> _Directions_:
Copy the listing below word for word, leaving out the pictures.

> _The records_:
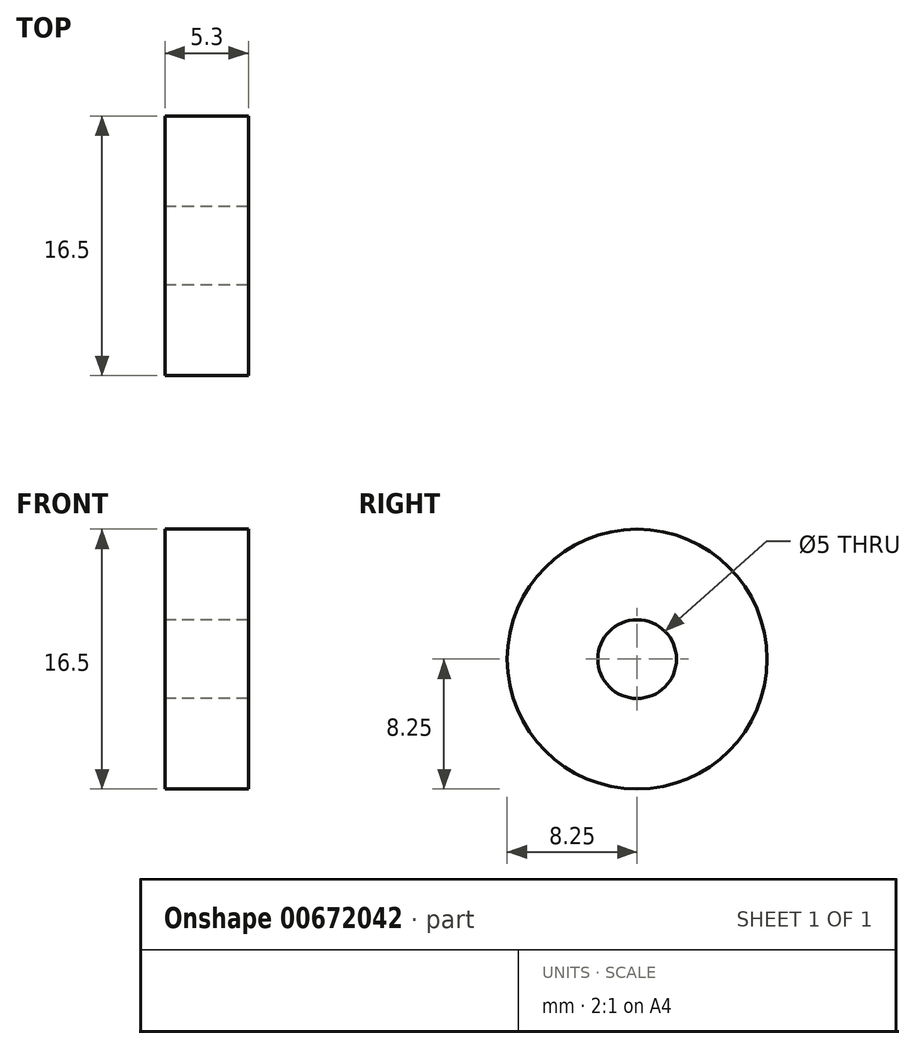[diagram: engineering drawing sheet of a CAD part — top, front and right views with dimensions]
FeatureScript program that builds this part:
annotation { "Feature Type Name" : "Feature", "Feature Type Description" : "" }
export const myFeature = defineFeature(function(context is Context, id is Id, definition is map)
    precondition{}
    {
        {
            var Q0;
            Q0=qCreatedBy(makeId("Right.planeOp"),FACE);
            var sketch = newSketch(context, id + "F0", { "sketchPlane" : qUnion([Q0])});
            skCircle(sketch, "E0", {"center": v(0, 0) * mm, "radius": 2.5 * mm});
            skCircle(sketch, "E1", {"center": v(0, 0) * mm, "radius": 8.25 * mm});
            skSolve(sketch);
        }
        {
            var Q0;
            Q0=makeQuery(id+"F0.imprint","IMPRINT",FACE,{"disambiguationData":[TD([[makeQuery(id+"F0.imprint","IMPRINT",EDGE,{"derivedFrom":sQuery(id+"F0.wireOp",EDGE,"E0")}),-1.0]])]});
            extrude(context, id + "F1", {"entities" : qUnion([Q0]), "endBound" : BoundingType.SYMMETRIC, "depth" : 5.3 * mm, "offsetDistance" : 25 * mm});
        }
    });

> _Response to the exercise_:
[diagram: engineering drawing sheet of a CAD part — top, front and right views with dimensions]
FeatureScript program that builds this part:
annotation { "Feature Type Name" : "Feature", "Feature Type Description" : "" }
export const myFeature = defineFeature(function(context is Context, id is Id, definition is map)
    precondition{}
    {
        {
            var Q0;
            Q0=qCreatedBy(makeId("Right.planeOp"),FACE);
            var sketch = newSketch(context, id + "F0", { "sketchPlane" : qUnion([Q0])});
            skCircle(sketch, "E0", {"center": v(0, 0) * mm, "radius": 2.5 * mm});
            skCircle(sketch, "E1", {"center": v(0, 0) * mm, "radius": 8.25 * mm});
            skSolve(sketch);
        }
        {
            var Q0;
            Q0=makeQuery(id+"F0.imprint","IMPRINT",FACE,{"disambiguationData":[TD([[makeQuery(id+"F0.imprint","IMPRINT",EDGE,{"derivedFrom":sQuery(id+"F0.wireOp",EDGE,"E0")}),-1.0]])]});
            extrude(context, id + "F1", {"entities" : qUnion([Q0]), "endBound" : BoundingType.SYMMETRIC, "depth" : 5.3 * mm, "offsetDistance" : 25 * mm});
        }
    });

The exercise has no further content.